The South Africa hydraulics industry is feeling the effects of a brain drain of skilled and qualified personnel, says hydraulic and pneumatic equipment manufacturers and suppliers Germiston Hydraulics CEO Archie Leitch.
Although the fluid power industry is enjoying a positive industry upturn, with the improved political climate boosting investor confidence and increased demand for all hydraulic equipment and repairs, the economic upswing has made transparent the general ongoing shortage of skilled and qualified personnel in the industry, he explains.
Leitch states that, with the recent increase in demand, the skills shortage – from artisan level to the technical and sales positions – is slowing down the rate at which manufactures and suppliers can adequately satisfy the increased demand.
He claims that skilled professionals in the industry are elderly, with few young people being properly trained to take over the reins, and qualified industry professionals are immigrating, creating a knowledge gap in industry.
“The biggest challenge is a lack of skilled labour. We have lost a few well-trained people to Australia, with most of them saying they want to leave because of the high crime rates and what was an unstable government.”
Now that the country’s political climate is stabilising, training and skills development must come to the forefront, Leitch emphasises. He says Germiston Hydraulics has been in operation for 39 years, and has undertaken significant in-house training for employees sending its artisans and technicians on training courses.

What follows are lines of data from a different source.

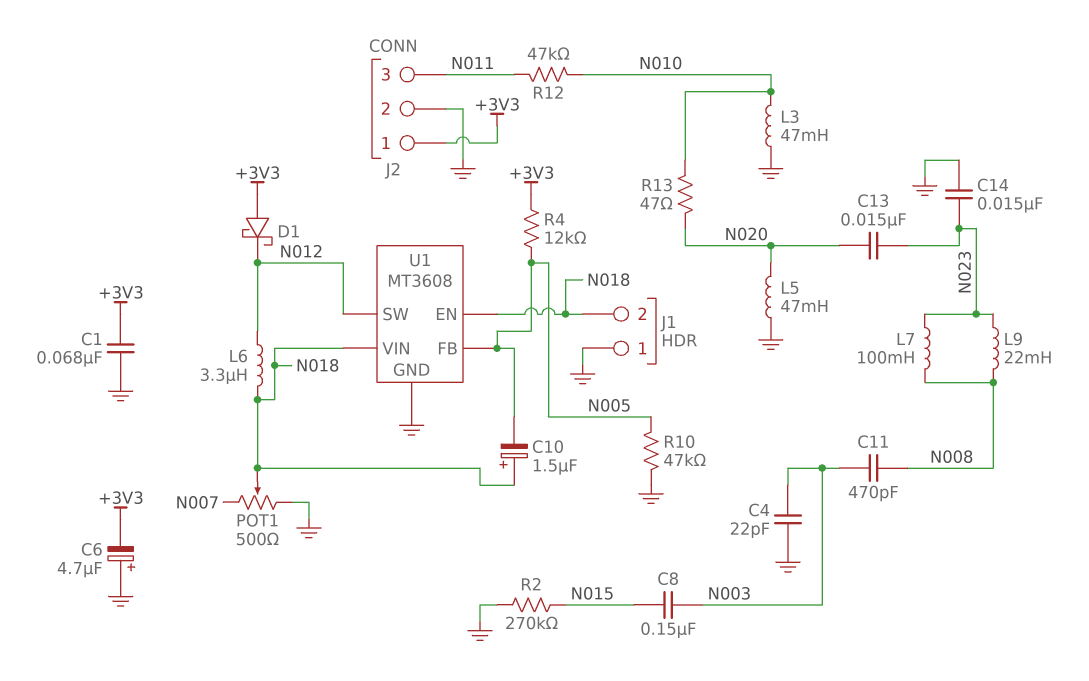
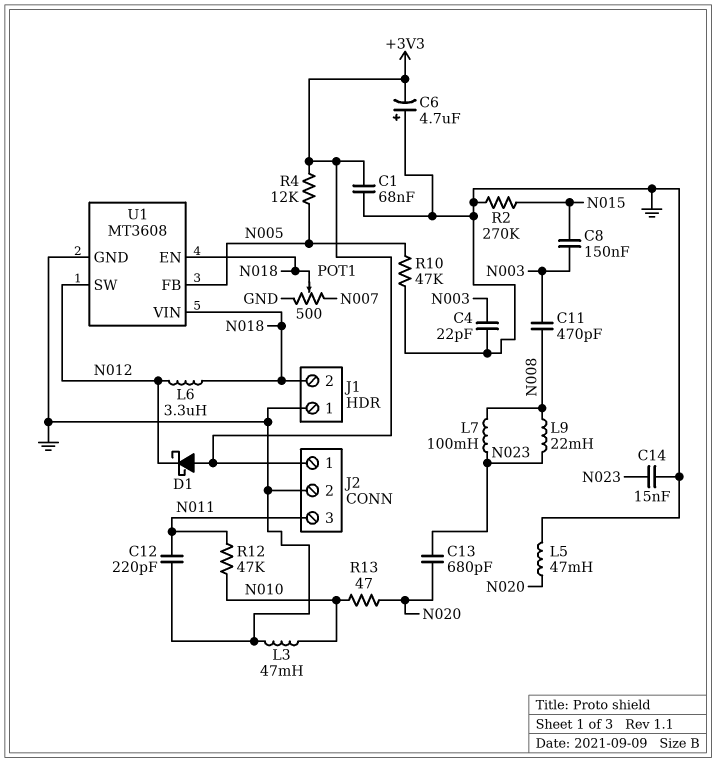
C10: 1.5uF (plus N018, minus N005) -> none
C12: none -> 220pF (GND, N011)
C13: 15nF (N020, N023) -> 680pF (N020, N023)

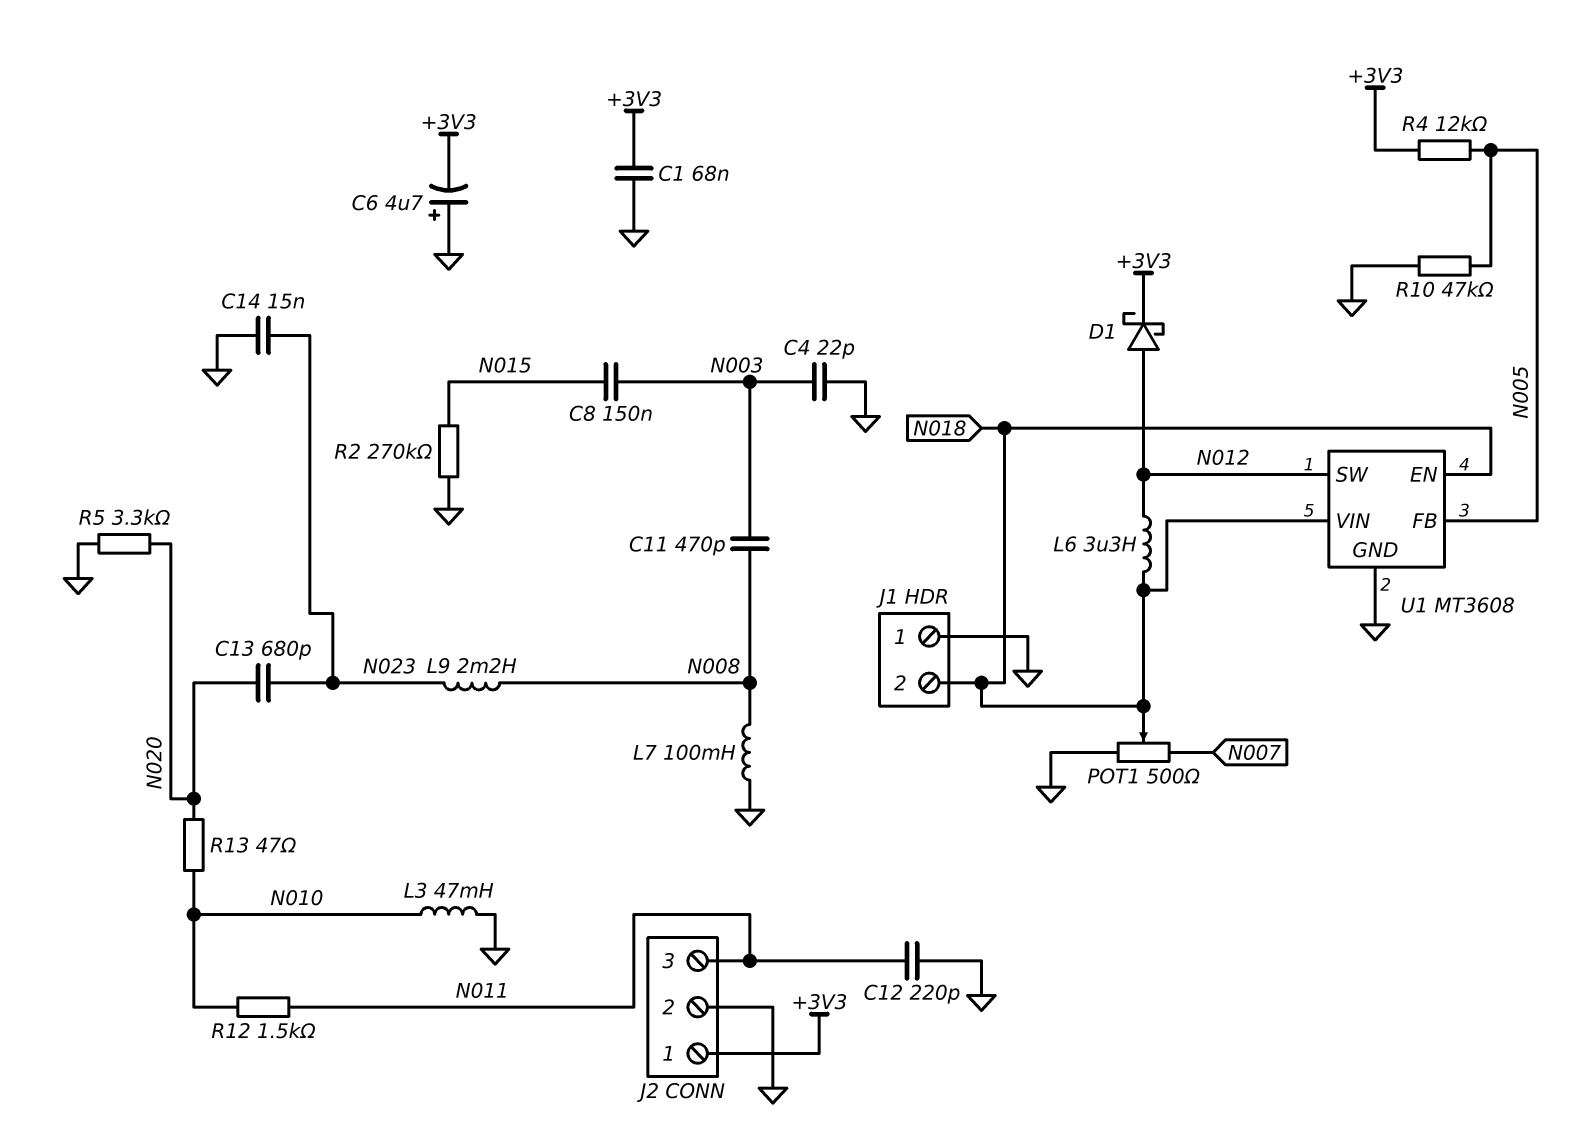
D1: schottky (A +3V3, K N012) -> schottky (A N012, K +3V3)
L5: 47mH (GND, N020) -> none
L7: 100mH (N008, N023) -> 100mH (GND, N008)
L9: 22mH (N008, N023) -> 2.2mH (N008, N023)
R5: none -> 3.3k (GND, N020)
R12: 47k (N010, N011) -> 1.5k (N010, N011)

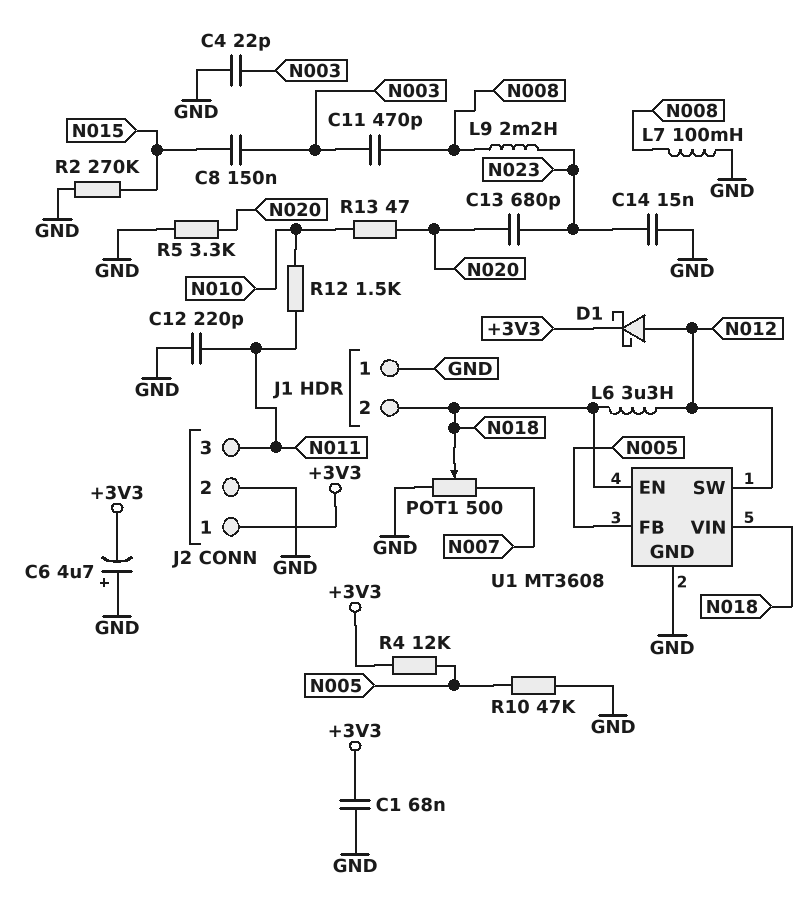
L3: 47mH (GND, N010) -> none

He is concerned about the current high demand for qualified hydraulics professionals, stating that the company has often invested heavily in the training of new employees, only to have them poached by other companies.
Further, the latest hydraulic technical advances will compound the skills deficit, as trained industry professionals will need to refresh their skills if they wish to remain competitive, he adds.
Despite the industry skills shortage, Germiston Hydraulics has done well in recent years. The company has invested R5-million in the purchase of new Okuma and HAAS CNC machines, to manufacture hydraulic manifolds, cylinders and hydraulic components. Leitch says the investment has significantly streamlined and improved production and quality.